Purpose of review: Neuropsychiatric manifestations are one of the fatal complications in patients with systemic lupus erythematosus (SLE). However, the diagnosis and monitoring of that aspect of SLE is still challenging, as there are no reliable biomarkers linked to central nervous system (CNS) damage. This review emphasizes potential candidate autoantibodies that appear to be associated with development of behavioral and psychiatric manifestations in SLE patients.
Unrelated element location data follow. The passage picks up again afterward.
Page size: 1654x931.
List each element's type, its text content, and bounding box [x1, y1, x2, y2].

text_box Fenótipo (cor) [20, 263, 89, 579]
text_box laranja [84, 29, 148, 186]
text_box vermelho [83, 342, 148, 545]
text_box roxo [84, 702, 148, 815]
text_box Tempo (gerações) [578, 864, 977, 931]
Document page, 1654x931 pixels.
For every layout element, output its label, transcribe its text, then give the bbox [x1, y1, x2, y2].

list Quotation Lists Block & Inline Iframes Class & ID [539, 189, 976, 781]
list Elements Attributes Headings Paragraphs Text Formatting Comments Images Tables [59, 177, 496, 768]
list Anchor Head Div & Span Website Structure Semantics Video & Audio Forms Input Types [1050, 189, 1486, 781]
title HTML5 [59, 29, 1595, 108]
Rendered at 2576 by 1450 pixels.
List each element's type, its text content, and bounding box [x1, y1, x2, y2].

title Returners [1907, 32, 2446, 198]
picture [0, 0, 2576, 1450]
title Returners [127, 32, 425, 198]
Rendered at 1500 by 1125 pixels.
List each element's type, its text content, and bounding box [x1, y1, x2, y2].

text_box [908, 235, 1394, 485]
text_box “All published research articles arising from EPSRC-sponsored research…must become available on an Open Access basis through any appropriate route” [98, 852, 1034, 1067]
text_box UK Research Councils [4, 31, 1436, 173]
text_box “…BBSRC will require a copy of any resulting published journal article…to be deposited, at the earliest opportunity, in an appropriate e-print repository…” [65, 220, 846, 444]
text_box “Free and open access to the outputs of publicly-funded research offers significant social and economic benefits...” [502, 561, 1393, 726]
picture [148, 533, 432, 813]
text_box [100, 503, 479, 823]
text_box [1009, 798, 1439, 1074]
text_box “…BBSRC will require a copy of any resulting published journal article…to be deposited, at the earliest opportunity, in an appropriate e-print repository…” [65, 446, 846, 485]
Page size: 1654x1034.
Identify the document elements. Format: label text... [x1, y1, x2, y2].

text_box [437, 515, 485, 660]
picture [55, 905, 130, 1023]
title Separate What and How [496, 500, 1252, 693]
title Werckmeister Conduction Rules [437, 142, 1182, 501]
Recent findings: Developments in the pathogenesis in SLE, not surprising for this immune disorder, point to specific, autoantibody toxicity. Namely, the discovery of an antibody which reacts with DNA and with the extracellular domain of N-methyl-D-aspartate (NMDA) receptor subunit GluN2A and 2B (anti-NMDA), an important receptor on neurons that is ubiquitous in the CNS, may lead to new insights into the behavioral and psychiatric manifestations in SLE. These anti-NMDA antibodies induce neuronal apoptosis and degeneration of surviving neurons in murine models. This functional antibody is also detected in SLE patients who have behavioral and psychiatric manifestations. The presence of anti-NMDA in cerebrospinal fluid but not in serum is associated significantly with overwhelming CNS abnormalities, suggesting importance of direct access of autoantibodies to brain dysfunction.
Summary: As anti-NMDA autoantibodies are present in patients who develop psychiatric manifestations in SLE, it is possible that novel therapeutic approaches will depend on altering the activity of these autoantibodies.